### Фрагмент документа
━━━━

Вместо них в Первопрестольную явился караван пленных шведов.
Около 800 человек - мужчин, женщин, детей - были проданы по три-четыре
гульдена за голову. Жившие в Москве иностранцы выкупали пленных,
которых на время войны делали своими слугами, а затем возвращали
им свободу. Многих покупали и русские, но хуже всего оказалось
положение тех, кто попал в руки татар, увозивших пленных шведов
на турецкие работорго-вые рынки.
В 1713 г. Пётр I повелел перевести резиденцию царского двора
в Санкт-Петербург. Новый город стал административным и военным
центром России. Однако высочайшего указа о переносе столицы из
Москвы на берега Невы не последовало, она продолжала оставаться
самым крупным и бурно развивавшимся городом страны.

━━━━

### Исходные записи
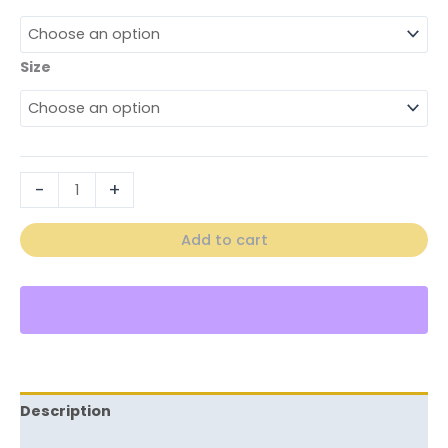
Size
-
+
Add to cart
Description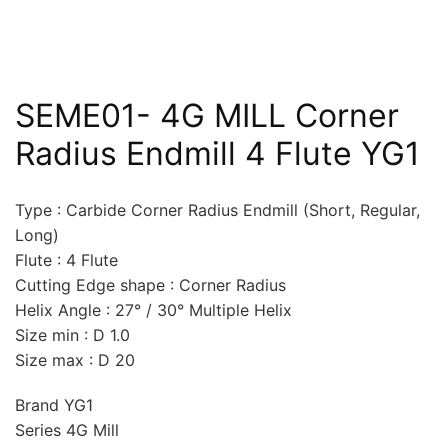
SEME01- 4G MILL Corner
Radius Endmill 4 Flute YG1
Type : Carbide Corner Radius Endmill (Short, Regular,
Long)
Flute : 4 Flute
Cutting Edge shape : Corner Radius
Helix Angle : 27° / 30° Multiple Helix
Size min : D 1.0
Size max : D 20
Brand YG1
Series 4G Mill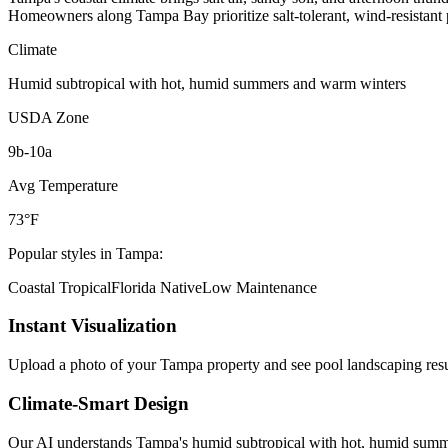
Homeowners along Tampa Bay prioritize salt-tolerant, wind-resistant pl
Climate
Humid subtropical with hot, humid summers and warm winters
USDA Zone
9b-10a
Avg Temperature
73°F
Popular styles in
Tampa
:
Coastal Tropical
Florida Native
Low Maintenance
Instant Visualization
Upload a photo of your
Tampa
property and see
pool landscaping
resu
Climate-Smart Design
Our AI understands
Tampa
's
humid subtropical with hot, humid sum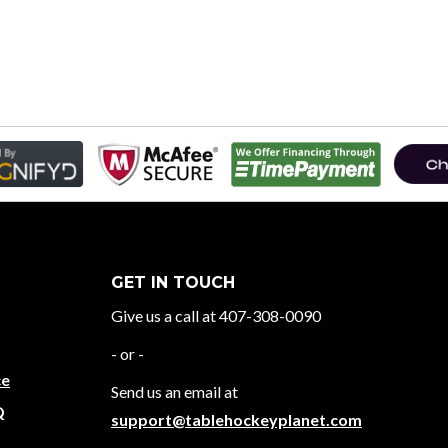
GET IN TOUCH
Give us a call at 407-308-0090
- or -
ce
Send us an email at
Q
support@tablehockeyplanet.com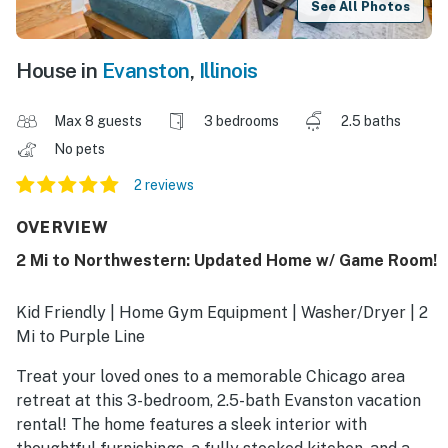
See All Photos
House in
Evanston
,
Illinois
Max 8 guests
3 bedrooms
2.5 baths
No pets
2 reviews
OVERVIEW
2 Mi to Northwestern: Updated Home w/ Game Room!
Kid Friendly | Home Gym Equipment | Washer/Dryer | 2
Mi to Purple Line
Treat your loved ones to a memorable Chicago area
retreat at this 3-bedroom, 2.5-bath Evanston vacation
rental! The home features a sleek interior with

━━━━

### Суть задания
Извлеки весь фрагмент о пленных шведах и переезде двора в Санкт-Петербург, дословно и без пропусков. Работай только с фрагментом документа.

### Итог задания
Вместо них в Первопрестольную явился караван пленных шведов.
Около 800 человек - мужчин, женщин, детей - были проданы по три-четыре
гульдена за голову. Жившие в Москве иностранцы выкупали пленных,
которых на время войны делали своими слугами, а затем возвращали
им свободу. Многих покупали и русские, но хуже всего оказалось
положение тех, кто попал в руки татар, увозивших пленных шведов
на турецкие работорго-вые рынки.
В 1713 г. Пётр I повелел перевести резиденцию царского двора
в Санкт-Петербург. Новый город стал административным и военным
центром России. Однако высочайшего указа о переносе столицы из
Москвы на берега Невы не последовало, она продолжала оставаться
самым крупным и бурно развивавшимся городом страны.